Plastic gift cards, those easy-to-reach,
easy-to-purchase, colorful items conspicuously available at the checkout
counters in retail and grocery stores, are growing quickly in their use and
Many gift purchasers seeking an appropriate present for holidays, birthdays
or this season of high school and college graduations see plastic gift cards
as a quick and easy solution to their gift-giving dilemma. Gift cards let
recipients determine exactly what to buy for themselves. They will get
precisely what they want or need.
The plastic gift card industry is becoming a large part of the retail scene.
In 2002, gift cards accounted for $45 billion in sales. The cards sold
during the 2005 holiday season totaled $18 billion.
Retailers find plastic gift cards easier and less expensive to handle than
paper, and more difficult to counterfeit. Shoppers find them convenient.
Some cards can be "reloaded" with value, just fork over more cash at the
register.
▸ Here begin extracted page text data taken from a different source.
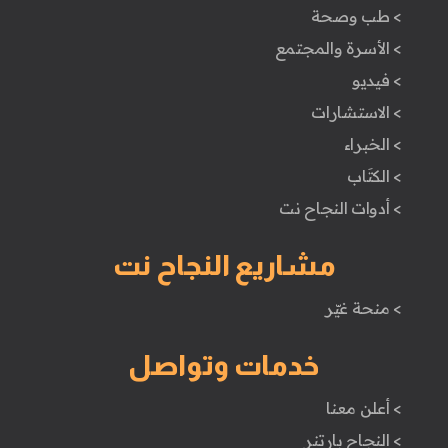
> طب وصحة
> الأسرة والمجتمع
> فيديو
> الاستشارات
> الخبراء
> الكتَاب
> أدوات النجاح نت
مشاريع النجاح نت
> منحة غيّر
خدمات وتواصل
> أعلن معنا
> النجاح بارتنر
Plastic gift cards also have a higher perceived value than
a simple paper based gift certificate.
It is interesting to note that 10 percent of the money on plastic gift cards
is never redeemed. This places almost $5 billion of clear profit in the
hands of the retailers. In addition, monthly "maintenance fees," "inactivity
fees," "service fees" or "administrative fees" can be tacked onto these
cards at issuance or may kick in several months later. Over time these
"termite fees" chew away at the value of the gift.
If not used for a year or two, the card may have no value at all. Some cards
have an expiration date. This becomes not the gift that keeps on giving, but
the gift that keeps on shrinking.
Remember also that plastic gift cards often are treated just like cash. If
they are lost or stolen, they will not be replaced, or there will be a fee
for their replacement. Another important note: Many retailers are now
returning plastic gift cards - not the traditional cashable checks - to
consumer participants in their product rebate programs.